Abstract

The Nova subsea oilfield development is located in the Norwegian sector of the Northern North Sea and will be developed with 3 oil-producer / water-injector pairs. Two of the production wells will be open hole horizontal wells of moderate length (400 – 1000 m) completed with sand screens equipped with ICDs (inflow control devices) to facilitate the best possible clean-up and to optimize inflow distribution.

The injection of filtered and treated seawater has been selected for reservoir pressure support. Despite the relatively low Barium content (<70 mg/L) in the formation water, sulphate scaling is expected to appear in the production wells once injection water breakthrough occurs. In order to maintain well productivity, periodic successfully placed scale squeezes are essential.

As the horizontal wells are completed across multiple reservoir segments in the same layer, uncertainties in fault transmissibility and water injector connectivity may result in variation of pressure along the well, thereby complicating squeeze placement.
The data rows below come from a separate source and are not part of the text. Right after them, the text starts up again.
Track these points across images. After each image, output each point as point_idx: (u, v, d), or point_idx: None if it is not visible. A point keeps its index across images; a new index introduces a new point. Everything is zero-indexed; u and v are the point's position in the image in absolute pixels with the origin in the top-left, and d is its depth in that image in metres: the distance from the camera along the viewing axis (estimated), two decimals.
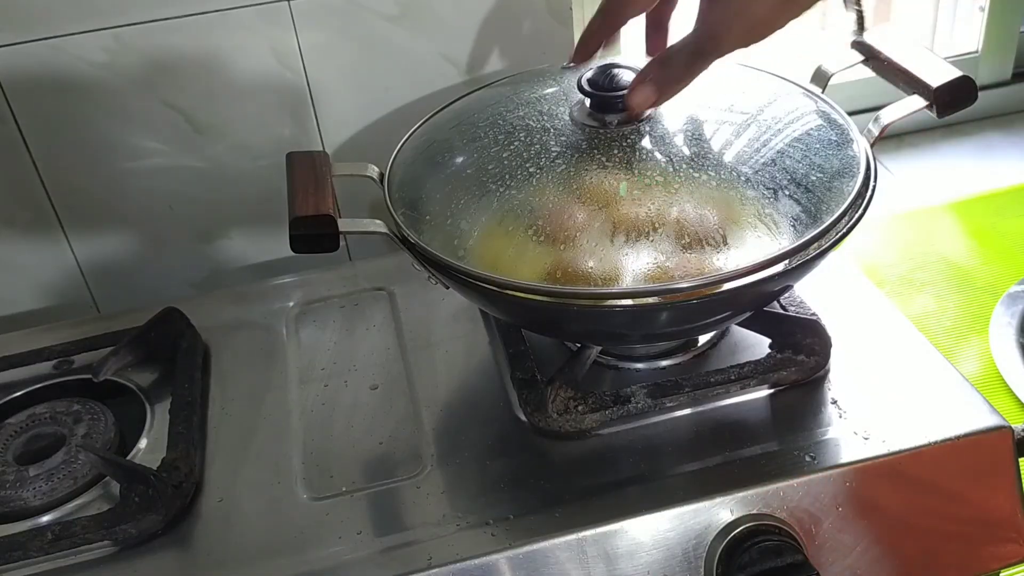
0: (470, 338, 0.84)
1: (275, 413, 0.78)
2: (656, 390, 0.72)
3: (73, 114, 0.90)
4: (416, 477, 0.70)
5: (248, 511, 0.70)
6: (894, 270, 1.08)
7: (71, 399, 0.80)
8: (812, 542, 0.66)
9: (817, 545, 0.66)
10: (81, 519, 0.68)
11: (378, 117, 0.97)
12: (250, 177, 0.97)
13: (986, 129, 1.34)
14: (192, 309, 0.88)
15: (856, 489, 0.66)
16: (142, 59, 0.88)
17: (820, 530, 0.64)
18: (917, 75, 0.74)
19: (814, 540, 0.66)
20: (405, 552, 0.64)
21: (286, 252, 0.68)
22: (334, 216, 0.67)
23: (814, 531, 0.65)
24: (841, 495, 0.66)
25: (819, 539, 0.66)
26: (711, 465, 0.68)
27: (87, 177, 0.93)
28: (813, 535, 0.66)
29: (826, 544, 0.66)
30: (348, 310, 0.89)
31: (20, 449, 0.76)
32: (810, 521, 0.65)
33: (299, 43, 0.91)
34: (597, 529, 0.64)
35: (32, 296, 0.99)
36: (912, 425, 0.69)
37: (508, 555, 0.63)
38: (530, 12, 0.95)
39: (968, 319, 1.01)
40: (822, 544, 0.66)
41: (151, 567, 0.66)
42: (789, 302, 0.78)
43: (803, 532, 0.65)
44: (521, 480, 0.68)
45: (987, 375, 0.94)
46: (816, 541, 0.66)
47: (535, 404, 0.71)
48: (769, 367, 0.73)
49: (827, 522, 0.65)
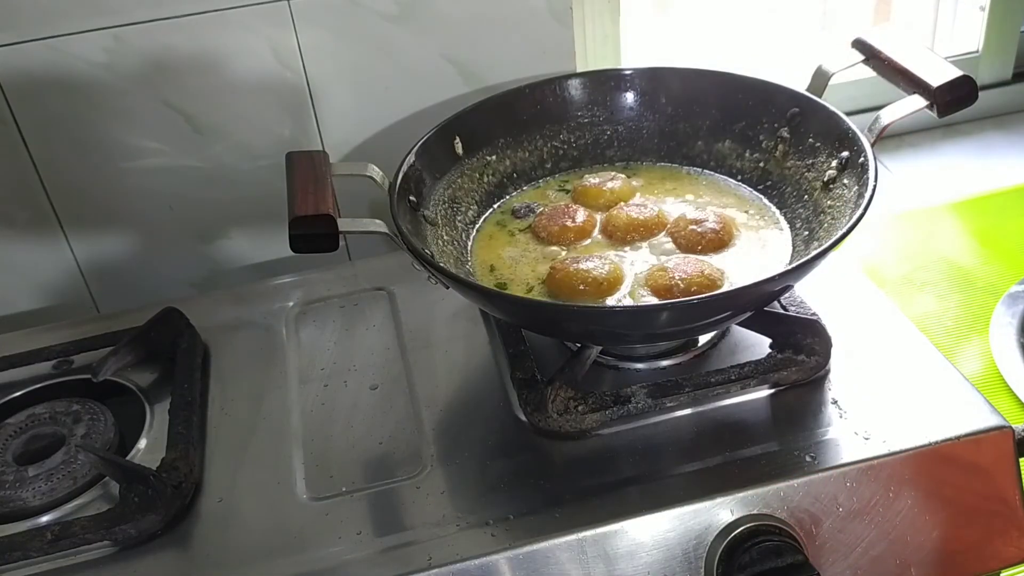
0: (470, 338, 0.83)
1: (275, 413, 0.78)
2: (656, 390, 0.72)
3: (73, 114, 0.90)
4: (416, 477, 0.70)
5: (248, 511, 0.70)
6: (894, 270, 1.08)
7: (71, 399, 0.80)
8: (812, 542, 0.66)
9: (817, 545, 0.66)
10: (81, 519, 0.68)
11: (378, 117, 0.97)
12: (250, 177, 0.97)
13: (986, 129, 1.34)
14: (192, 309, 0.88)
15: (856, 489, 0.66)
16: (142, 59, 0.88)
17: (820, 530, 0.64)
18: (917, 75, 0.74)
19: (814, 540, 0.66)
20: (405, 552, 0.64)
21: (286, 252, 0.68)
22: (334, 216, 0.67)
23: (814, 531, 0.65)
24: (841, 495, 0.66)
25: (819, 539, 0.66)
26: (711, 465, 0.68)
27: (87, 177, 0.93)
28: (813, 535, 0.66)
29: (826, 544, 0.66)
30: (348, 310, 0.89)
31: (20, 449, 0.76)
32: (810, 521, 0.65)
33: (299, 43, 0.91)
34: (597, 529, 0.64)
35: (32, 296, 0.99)
36: (913, 425, 0.69)
37: (508, 555, 0.63)
38: (530, 12, 0.95)
39: (969, 319, 1.00)
40: (822, 544, 0.66)
41: (151, 567, 0.66)
42: (789, 302, 0.78)
43: (803, 532, 0.65)
44: (521, 480, 0.68)
45: (988, 375, 0.93)
46: (816, 541, 0.66)
47: (535, 404, 0.71)
48: (769, 367, 0.73)
49: (827, 522, 0.65)
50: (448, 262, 0.76)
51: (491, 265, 0.81)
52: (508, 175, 0.89)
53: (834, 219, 0.74)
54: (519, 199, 0.88)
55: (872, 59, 0.79)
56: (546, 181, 0.90)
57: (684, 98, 0.89)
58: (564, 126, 0.90)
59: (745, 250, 0.79)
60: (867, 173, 0.71)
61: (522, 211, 0.86)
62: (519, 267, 0.80)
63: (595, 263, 0.76)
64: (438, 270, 0.69)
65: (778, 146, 0.83)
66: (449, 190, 0.84)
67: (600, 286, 0.75)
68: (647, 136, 0.90)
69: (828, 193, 0.76)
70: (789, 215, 0.81)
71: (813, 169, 0.79)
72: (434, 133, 0.83)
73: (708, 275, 0.74)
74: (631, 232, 0.81)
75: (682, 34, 1.30)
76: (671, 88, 0.89)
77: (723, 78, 0.87)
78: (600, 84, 0.90)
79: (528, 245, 0.83)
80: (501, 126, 0.88)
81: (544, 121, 0.90)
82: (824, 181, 0.77)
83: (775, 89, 0.84)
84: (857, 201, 0.70)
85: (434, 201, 0.81)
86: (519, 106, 0.89)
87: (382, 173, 0.78)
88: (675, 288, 0.73)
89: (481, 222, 0.86)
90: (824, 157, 0.78)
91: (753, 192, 0.85)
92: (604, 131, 0.91)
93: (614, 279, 0.76)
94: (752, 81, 0.85)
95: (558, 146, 0.90)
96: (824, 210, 0.76)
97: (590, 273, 0.75)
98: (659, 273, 0.75)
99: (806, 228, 0.78)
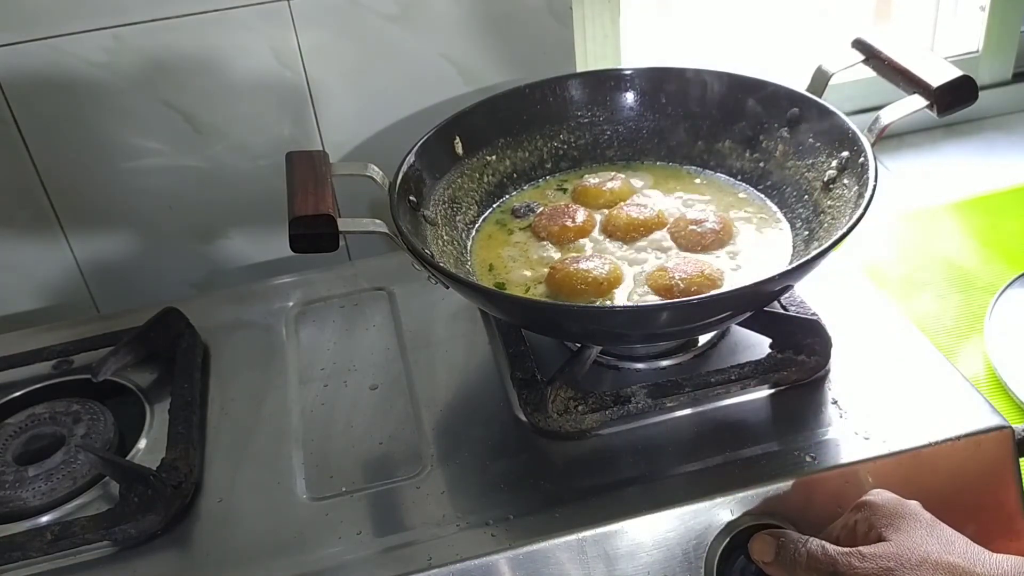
0: (470, 338, 0.83)
1: (275, 413, 0.78)
2: (656, 390, 0.72)
3: (73, 114, 0.90)
4: (416, 477, 0.70)
5: (248, 511, 0.70)
6: (894, 270, 1.08)
7: (70, 399, 0.80)
8: None
9: None
10: (80, 519, 0.68)
11: (378, 116, 0.97)
12: (250, 177, 0.97)
13: (986, 129, 1.34)
14: (192, 309, 0.88)
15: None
16: (142, 59, 0.88)
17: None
18: (917, 75, 0.74)
19: None
20: (405, 552, 0.64)
21: (286, 252, 0.68)
22: (334, 215, 0.67)
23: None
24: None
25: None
26: (711, 465, 0.68)
27: (87, 177, 0.93)
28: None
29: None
30: (348, 310, 0.89)
31: (19, 449, 0.76)
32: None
33: (299, 43, 0.91)
34: (597, 529, 0.64)
35: (32, 296, 0.99)
36: (913, 425, 0.69)
37: (508, 555, 0.63)
38: (530, 12, 0.95)
39: (968, 319, 1.00)
40: None
41: (151, 567, 0.66)
42: (789, 302, 0.78)
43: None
44: (521, 480, 0.68)
45: (988, 375, 0.93)
46: None
47: (535, 404, 0.71)
48: (769, 367, 0.73)
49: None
50: (448, 262, 0.76)
51: (490, 264, 0.81)
52: (508, 175, 0.89)
53: (834, 219, 0.74)
54: (519, 199, 0.88)
55: (872, 59, 0.79)
56: (546, 181, 0.90)
57: (684, 98, 0.89)
58: (564, 126, 0.90)
59: (745, 250, 0.79)
60: (867, 173, 0.71)
61: (522, 211, 0.86)
62: (519, 267, 0.80)
63: (595, 263, 0.76)
64: (438, 270, 0.69)
65: (778, 146, 0.83)
66: (449, 190, 0.84)
67: (600, 286, 0.75)
68: (647, 136, 0.90)
69: (828, 193, 0.76)
70: (789, 215, 0.81)
71: (813, 169, 0.79)
72: (434, 133, 0.83)
73: (708, 275, 0.74)
74: (631, 232, 0.81)
75: (682, 34, 1.30)
76: (671, 88, 0.89)
77: (723, 78, 0.87)
78: (600, 84, 0.90)
79: (528, 245, 0.83)
80: (501, 126, 0.88)
81: (544, 121, 0.90)
82: (824, 181, 0.77)
83: (775, 89, 0.84)
84: (857, 201, 0.70)
85: (434, 201, 0.81)
86: (519, 106, 0.89)
87: (382, 173, 0.78)
88: (675, 288, 0.73)
89: (481, 222, 0.86)
90: (824, 157, 0.78)
91: (753, 192, 0.85)
92: (604, 131, 0.91)
93: (614, 279, 0.76)
94: (752, 81, 0.85)
95: (558, 146, 0.90)
96: (824, 210, 0.76)
97: (590, 273, 0.75)
98: (659, 273, 0.75)
99: (806, 228, 0.78)
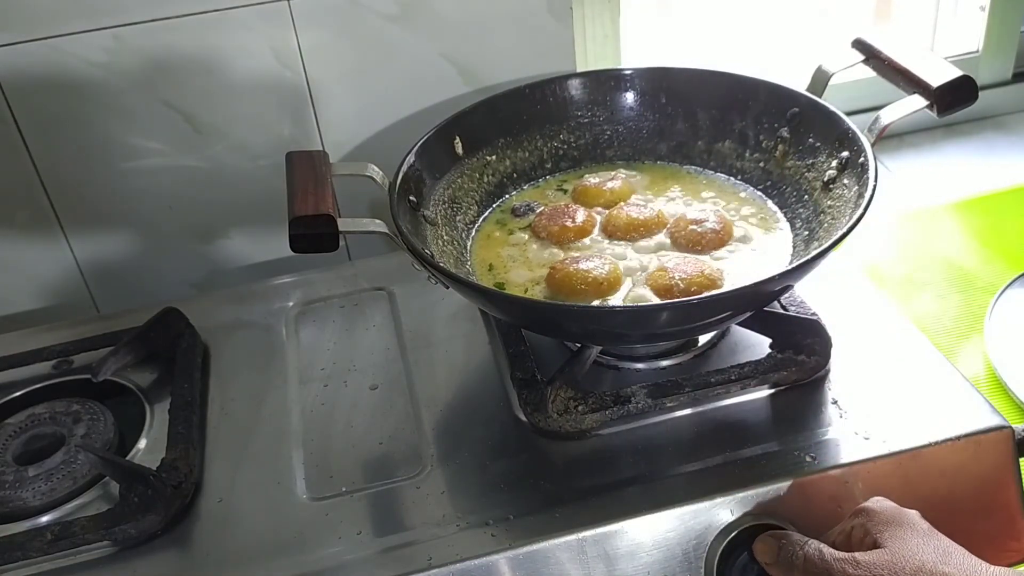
0: (470, 338, 0.83)
1: (275, 413, 0.78)
2: (656, 390, 0.72)
3: (73, 114, 0.90)
4: (416, 477, 0.70)
5: (248, 511, 0.70)
6: (894, 270, 1.08)
7: (70, 399, 0.80)
8: None
9: None
10: (80, 519, 0.68)
11: (378, 116, 0.97)
12: (250, 177, 0.96)
13: (986, 129, 1.34)
14: (192, 309, 0.88)
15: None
16: (142, 59, 0.88)
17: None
18: (917, 75, 0.74)
19: None
20: (405, 552, 0.64)
21: (286, 252, 0.68)
22: (334, 215, 0.67)
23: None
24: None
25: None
26: (711, 465, 0.68)
27: (87, 177, 0.93)
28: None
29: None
30: (348, 310, 0.89)
31: (19, 449, 0.76)
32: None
33: (299, 43, 0.91)
34: (597, 529, 0.64)
35: (32, 296, 0.99)
36: (913, 425, 0.69)
37: (508, 555, 0.63)
38: (530, 12, 0.95)
39: (968, 319, 1.00)
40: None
41: (151, 567, 0.66)
42: (789, 302, 0.78)
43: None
44: (521, 480, 0.68)
45: (988, 375, 0.93)
46: None
47: (535, 404, 0.71)
48: (769, 367, 0.73)
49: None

Traditionally, variation in rate and fluid viscosity have been applied to improve placement of scale inhibitor in the higher-pressure layers connected to the water injector. Chemical vendor simulations indicated that for a pressure variation below 5 bar adequate placement could be achieved with non-Newtonian fluids, however for higher differential pressures significant portions of the well would go untreated.

The Nova sand screens are equipped with inflow control devices designed to allow the best possible clean-up after drilling and optimize inflow during production by distribution of drawdown and limiting of annular flow. The idea of using the same principles for scale squeeze was difficult to prove due to limitations in vendor placement software and other industry standard modelling packages not being able to model the combination of ICDs and non-Newtonian fluids.

Computational Fluid Dynamics (CFD) on the other hand can simulate various factors that could influence the placement of scale inhibitors along the well length. Factors such as Newtonian versus non-Newtonian scale inhibitors, different reservoir pressure profile, ICD nozzle sizes and different well completions. This is all possible because CFD is largely based on physics and rigorous geometry, which is a significant step forward compared to the industry-standard scale squeeze placement software (Byrne 2010, 2011, 2014).

Application of a computational fluid dynamics well model has provided confidence that the combination of non-Newtonian fluids and production ICDs would allow scale squeeze placement along the whole reservoir interval despite significant pressure variations across it.